S2 E 24 FFA Program Prepares Student with Technology For Farming
Feb 26th, 2020 by saunderscash
As a part of National FFA Week across the United States we interviewed FFA members and leaders in the state’s agriculture education programs. Kansas is an agriculture state with more than 30% of the economy based on farming and agriculture business. National FAA is a national youth program and in Kansas it includes 110 programs across the state and 10,000 young people
We started the interviews with Kurt Dillon, from the Kansas State Department of Education. Kurt is focused on agriculture education and is also the state advisor for the 110 FFA programs across the state. Joining Kurt, we also talked with Mary Kane, the Kansas FFA Association Executive Secretary and JoAnn Farmer, a teacher at Southwest High School and local advisor for the FFA program.
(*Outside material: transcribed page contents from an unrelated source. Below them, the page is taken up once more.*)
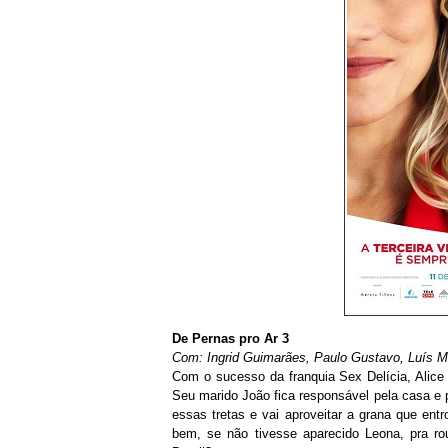
De Pernas pro Ar 3
Com: Ingrid Guimarães, Paulo Gustavo, Luís Mi
Com o sucesso da franquia Sex Delícia, Alice 
Seu marido João fica responsável pela casa e p
essas tretas e vai aproveitar a grana que ent
bem, se não tivesse aparecido Leona, pra r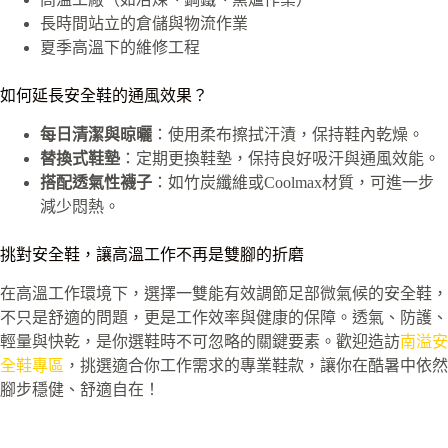
長時間站立的倉儲與物流作業
夏季高溫下的維修工程
如何延長安全鞋的通風效果？
每日清潔與晾曬
：使用柔布擦拭汗漬，保持鞋內乾燥。
替換式鞋墊
：定期更換鞋墊，保持良好吸汗與通風效能。
搭配透氣性襪子
：如竹炭纖維或Coolmax材質，可進一步
減少悶熱。
挑對安全鞋，讓高溫工作不再是雙腳的折磨
在高溫工作環境下，選擇一雙能有效調節足部微氣候的安全鞋，
不只是舒適的問題，更是工作效率與健康的保障。透氣、防護、
輕量與快乾，是你選鞋時不可忽略的關鍵要素。歡迎造訪
南溢安
全鞋專區
，挑選適合你工作需求的專業鞋款，讓你在酷暑中依然
腳步穩健、舒適自在！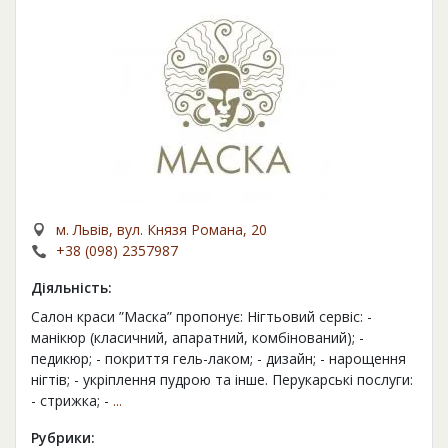
м. Львів, вул. Князя Романа, 20
+38 (098) 2357987
Діяльність:
Салон краси ”Маска” пропонує: Нігтьовий сервіс: -
манікюр (класичний, апаратний, комбінований); -
педикюр; - покриття гель-лаком; - дизайн; - нарощення
нігтів; - укріплення пудрою та інше. Перукарські послуги:
- стрижка; -
...
Рубрики: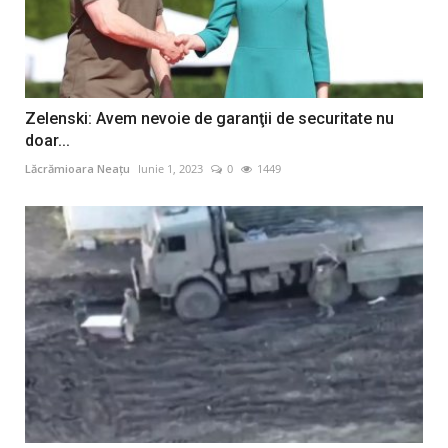
Zelenski: Avem nevoie de garanţii de securitate nu
doar...
Lăcrămioara Neațu
Iunie 1, 2023
0
1449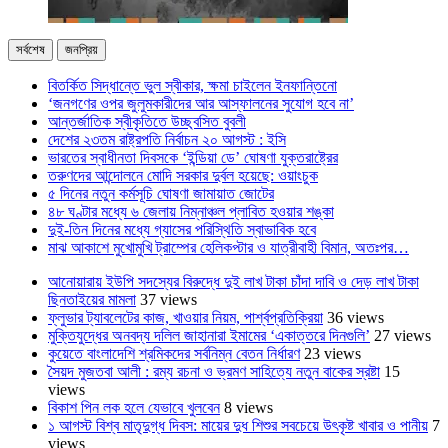
সর্বশেষ
জনপ্রিয়
বিতর্কিত সিদ্ধান্তে ভুল স্বীকার, ক্ষমা চাইলেন ইনফান্তিনো
‘জনগণের ওপর জুলুমকারীদের আর আস্ফালনের সুযোগ হবে না’
আন্তর্জাতিক স্বীকৃতিতে উচ্ছ্বসিত বুবলী
দেশের ২৩তম রাষ্ট্রপতি নির্বাচন ২০ আগস্ট : ইসি
ভারতের স্বাধীনতা দিবসকে ‘ইন্ডিয়া ডে’ ঘোষণা যুক্তরাষ্ট্রের
তরুণদের আন্দোলনে মোদি সরকার দুর্বল হয়েছে: ওয়াংচুক
৫ দিনের নতুন কর্মসূচি ঘোষণা জামায়াত জোটের
৪৮ ঘণ্টার মধ্যে ৬ জেলায় নিম্নাঞ্চল প্লাবিত হওয়ার শঙ্কা
দুই-তিন দিনের মধ্যে গ্যাসের পরিস্থিতি স্বাভাবিক হবে
মাঝ আকাশে মুখোমুখি ট্রাম্পের হেলিকপ্টার ও যাত্রীবাহী বিমান, অতঃপর…
আনোয়ারায় ইউপি সদস্যের বিরুদ্ধে দুই লাখ টাকা চাঁদা দাবি ও দেড় লাখ টাকা
ছিনতাইয়ের মামলা
37 views
ফ্লুভার ট্যাবলেটের কাজ, খাওয়ার নিয়ম, পার্শ্বপ্রতিক্রিয়া
36 views
মুক্তিযুদ্ধের অনবদ্য দলিল জাহানারা ইমামের ‘একাত্তরে দিনগুলি’
27 views
কুয়েতে বাংলাদেশি শ্রমিকদের সর্বনিম্ন বেতন নির্ধারণ
23 views
সৈয়দ মুজতবা আলী : রম্য রচনা ও ভ্রমণ সাহিত্যে নতুন বাকের স্রষ্টা
15
views
বিকাশ পিন লক হলে যেভাবে খুলবেন
8 views
১ আগস্ট বিশ্ব মাতৃদুগ্ধ দিবস: মায়ের দুধ শিশুর সবচেয়ে উৎকৃষ্ট খাবার ও পানীয়
7
views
JoAnn teaches agriculture and agribusiness courses. She teaches over 200 students and 145 members in the FFA program.
The Mission of Agricultural Education is to prepare students for successful careers and a lifetime of informed choices in the global agriculture, food, fiber, and natural resources systems.
When asked about what agriculture is, Kurt defined is as “Agriculture is if you wear it, eat it, live in it or grow it is agriculture”.
In this interview we highlighted the use of agriculture technology today in the production of agricultural products. Technology allows producers to grow more products with fewer labor inputs. We also discovered that there is a huge need for people to enter the agriculture fields with many robust opportunities. We also highlighted the future of the industry with the need to make sure young people are prepared to enter the field with the proper work skills with critical and creative thinking skills.
Workforce skills training at the high school level includes classroom education and work-based learning along with the FAA part that includes leadership and entrepreneur skills. One of the challenges in the need for more teachers to teach agriculture and agribusiness training that is needed.
JoAnn Farmer, a teacher at Southwest High school talks about the joy of working with students via the FFA program. At Wichita Southeast High School most of the students are urban based, so the training is more focused on agriculture business. All of her students are encouraged to have an SAE (Supervised Agricultural Experience) in which many students choose to focus on entrepreneurship.
Each student in the agribusiness course spends the first semester developing detailed business plans for their own agriculture-based business and the second semester is used to launch their new ventures.
In the second segment, we talked with Austin Nordyke and Tate Ahlvers, two of the leaders in the student FFA program. Tate for example, learned his passion was really farming by being in agriculture courses in high school. Tate also talked about what precision farming is including mapping of fields with drones, and GPS tracking for maintaining fields to increase yield.
Austin started a lawn mowing business as part of his agribusiness courses and completed in both local and national programs for proficiency awards in agribusiness and was the 2017 National FFA Star in Agribusiness award winner. Austin is in his final year of undergrad studying Engineering Technology Management and started an accelerated Master's Degree in Innovation Design, a new program focused on design thinking and human-centered design.
Tate Ahlvers is the 2019 National FFA Proficiency Award Winner in Forage Production and a member of Beloit FFA Chapter in Kansas. He also continues to work on his family farm, working 9,000 acres across four counties. Twelve hundred of those acres are for forage production. On average, the operation produces around 2,000 alfalfa bales and 3,000 straw bales each year. Ahlvers uses a number of management techniques to increase production, including fertilizing all of the ground in the winter off- season, thus maintaining the organic matter in the soil. Ahlvers is current a student at Cloud County Community College studying Precision Agriculture.
Advise from these student leaders include just following your passion and take the risk.